Sobre esa base, un seguimiento de actividad razonable y proporcionado —limitado a los equipos de trabajo y al tiempo de servicio, informado previamente y por escrito— aporta contexto: permite ver si la carga es la adecuada, si falta formación o si hay cuellos de botella. Lo que no aporta nada es recoger información ajena al servicio.
En Telemplea trabajamos así: objetivos e indicadores acordados con el cliente, seguimiento de la actividad del servicio y un informe mensual por escrito que entregamos junto a la factura, con datos agregados de actividad, cumplimiento de objetivos e incidencias.

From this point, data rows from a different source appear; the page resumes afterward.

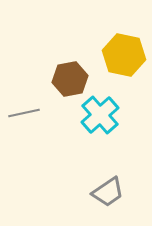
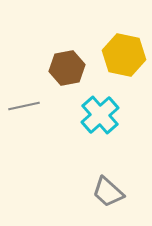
brown hexagon: moved 3 px left, 11 px up
gray line: moved 7 px up
gray trapezoid: rotated 76 degrees clockwise
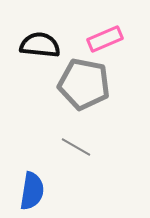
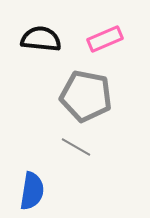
black semicircle: moved 1 px right, 6 px up
gray pentagon: moved 2 px right, 12 px down
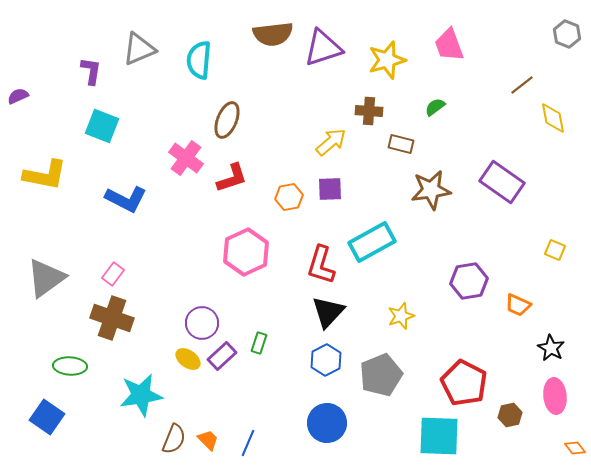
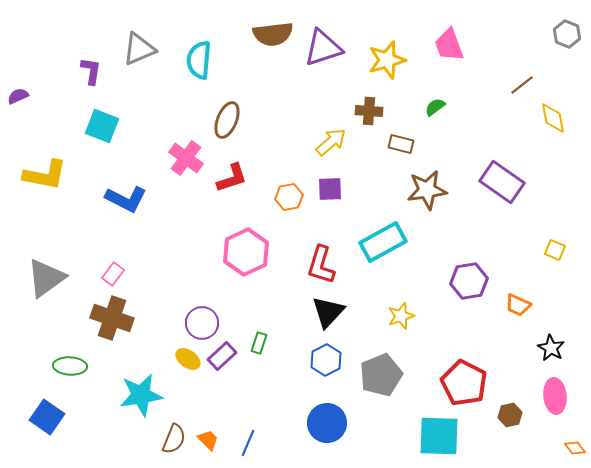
brown star at (431, 190): moved 4 px left
cyan rectangle at (372, 242): moved 11 px right
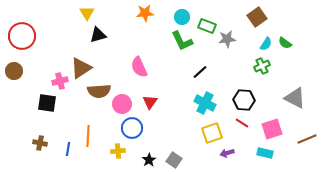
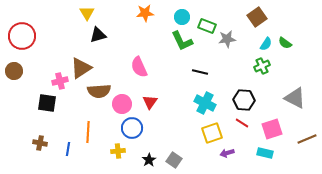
black line: rotated 56 degrees clockwise
orange line: moved 4 px up
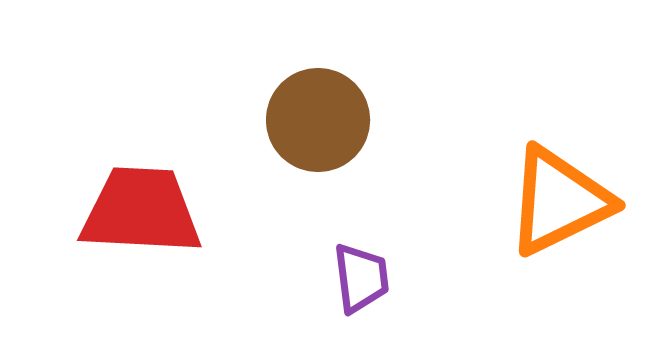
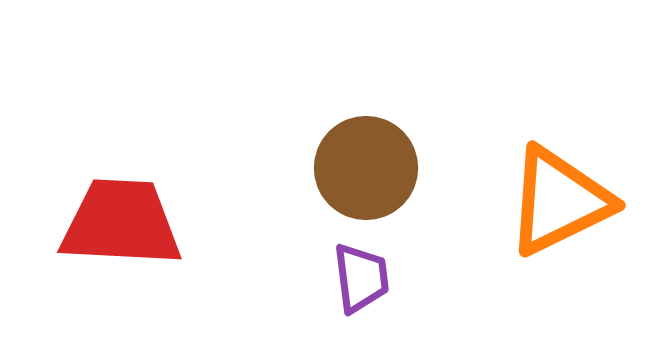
brown circle: moved 48 px right, 48 px down
red trapezoid: moved 20 px left, 12 px down
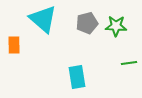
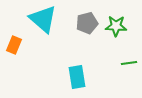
orange rectangle: rotated 24 degrees clockwise
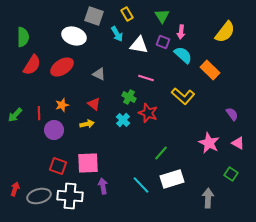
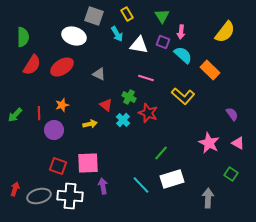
red triangle: moved 12 px right, 1 px down
yellow arrow: moved 3 px right
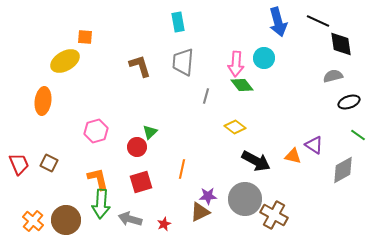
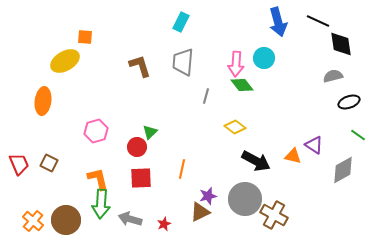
cyan rectangle: moved 3 px right; rotated 36 degrees clockwise
red square: moved 4 px up; rotated 15 degrees clockwise
purple star: rotated 12 degrees counterclockwise
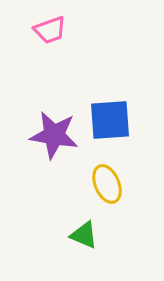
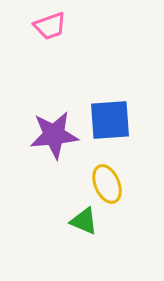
pink trapezoid: moved 4 px up
purple star: rotated 15 degrees counterclockwise
green triangle: moved 14 px up
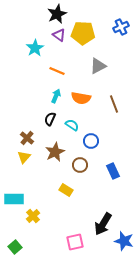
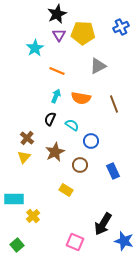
purple triangle: rotated 24 degrees clockwise
pink square: rotated 36 degrees clockwise
green square: moved 2 px right, 2 px up
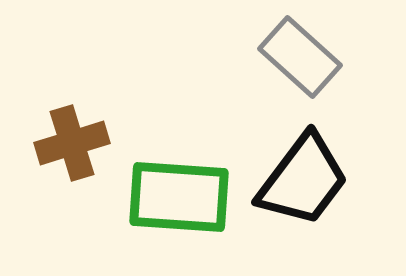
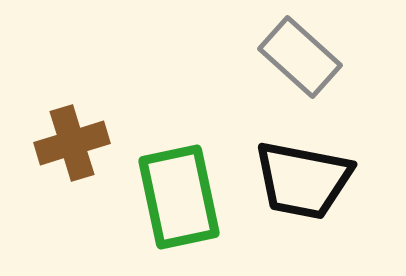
black trapezoid: rotated 64 degrees clockwise
green rectangle: rotated 74 degrees clockwise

Qué necesita el profesional remoto para poder trabajar
Un equipo remoto se cae por lo básico: conexión inestable, cortes de luz, un ordenador que no aguanta las herramientas. Por eso conviene fijar de entrada los mínimos: ordenador en buen estado con cámara y micrófono, móvil operativo, internet estable suficiente para videollamadas y suministro eléctrico continuado durante la franja de dedicación, con una alternativa razonable ante cortes puntuales.
A eso se suman accesos nominales bajo el principio de mínimo privilegio, VPN cuando aplica, gestor de contraseñas y acuerdos de confidencialidad y de tratamiento de datos firmados antes del primer acceso.

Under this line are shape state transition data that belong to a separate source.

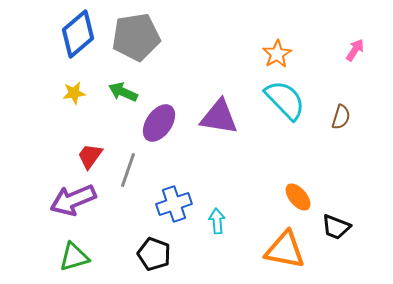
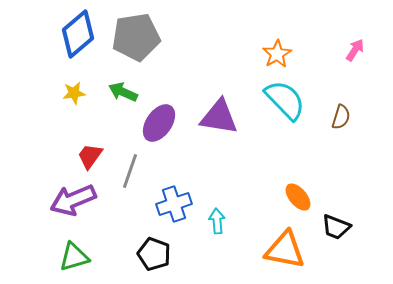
gray line: moved 2 px right, 1 px down
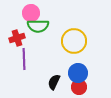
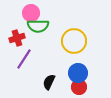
purple line: rotated 35 degrees clockwise
black semicircle: moved 5 px left
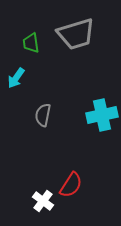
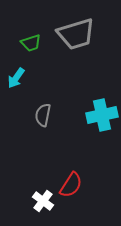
green trapezoid: rotated 100 degrees counterclockwise
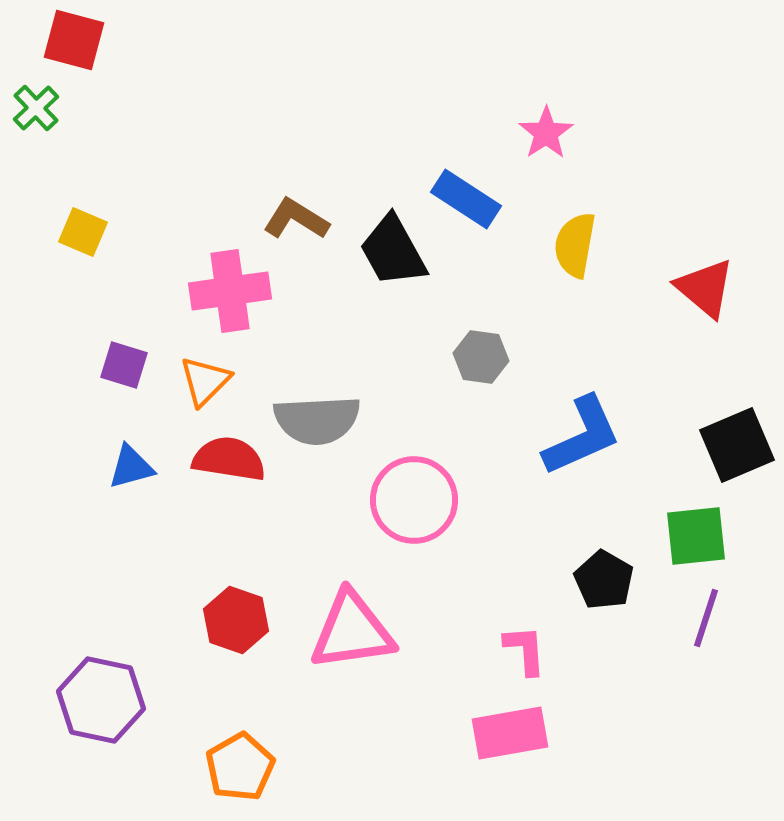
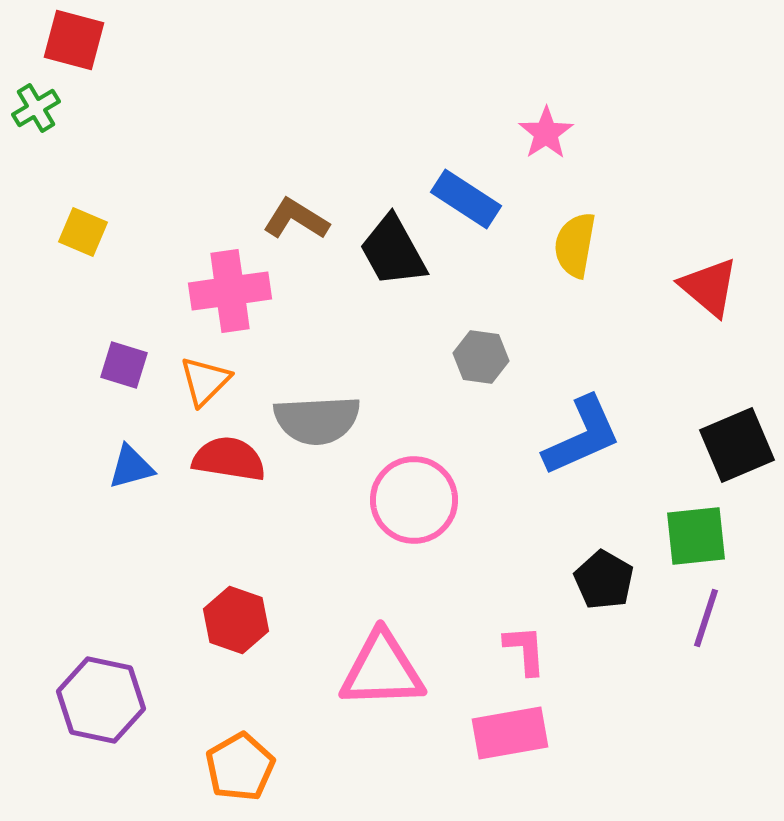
green cross: rotated 12 degrees clockwise
red triangle: moved 4 px right, 1 px up
pink triangle: moved 30 px right, 39 px down; rotated 6 degrees clockwise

Teletrabajo local o internacional: la diferencia real
Teletrabajar dentro de España es una modalidad de la relación laboral española, con sus reglas de registro horario, compensación de gastos y acuerdo de trabajo a distancia. Incorporar a un profesional que trabaja habitualmente desde otro país es otra cosa: la relación laboral se formaliza en ese país, a través de una entidad empleadora local.

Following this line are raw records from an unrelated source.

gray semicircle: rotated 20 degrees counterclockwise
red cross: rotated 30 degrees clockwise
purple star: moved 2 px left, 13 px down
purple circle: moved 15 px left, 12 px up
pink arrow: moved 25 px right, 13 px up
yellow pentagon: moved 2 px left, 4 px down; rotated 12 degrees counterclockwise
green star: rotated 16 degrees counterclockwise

Ese segundo camino es el que permite cubrir una función a un coste sensiblemente inferior al de ampliar la plantilla en España, y es el que coordinamos nosotros: seleccionamos, la contratación laboral se formaliza localmente y tú recibes una única factura de Telemplea LLC. El tratamiento concreto depende del país de trabajo y de las circunstancias, y siempre recomendamos que tu asesoría revise la estructura.
Cómo empezar sin arriesgar toda la operación
Empieza por un puesto piloto: la función más repetitiva y peor cubierta que tengas hoy. Documenta el proceso en un checklist, define tres indicadores, marca una revisión semanal el primer mes y una mensual después. Con un solo perfil ya se ve si el modelo encaja con tu forma de trabajar.
Si funciona, escalar es fácil: el proceso ya está escrito, los indicadores ya existen y la segunda incorporación tarda semanas, no meses.
Preguntas frecuentes
- ¿Qué puestos se pueden teletrabajar?
- Cualquier función cuyo trabajo entre y salga por sistemas digitales y cuyo resultado sea comprobable: administración, contabilidad, atención al cliente, soporte, back office, marketing, diseño, desarrollo o apoyo documental, entre otros.
- ¿Cómo se controla el rendimiento en teletrabajo?
- Con objetivos, entregables e indicadores acordados, apoyados en un seguimiento de actividad proporcionado, limitado a los equipos de trabajo y al tiempo de servicio, informado previamente al profesional. En nuestro caso se traduce en un informe mensual por escrito.
- ¿Es más barato un equipo remoto internacional?
- Normalmente sí frente a ampliar la misma función en España, porque el coste está referenciado al mercado laboral del país donde el profesional está contratado. El importe exacto depende del perfil y del país, y se confirma por escrito antes de empezar.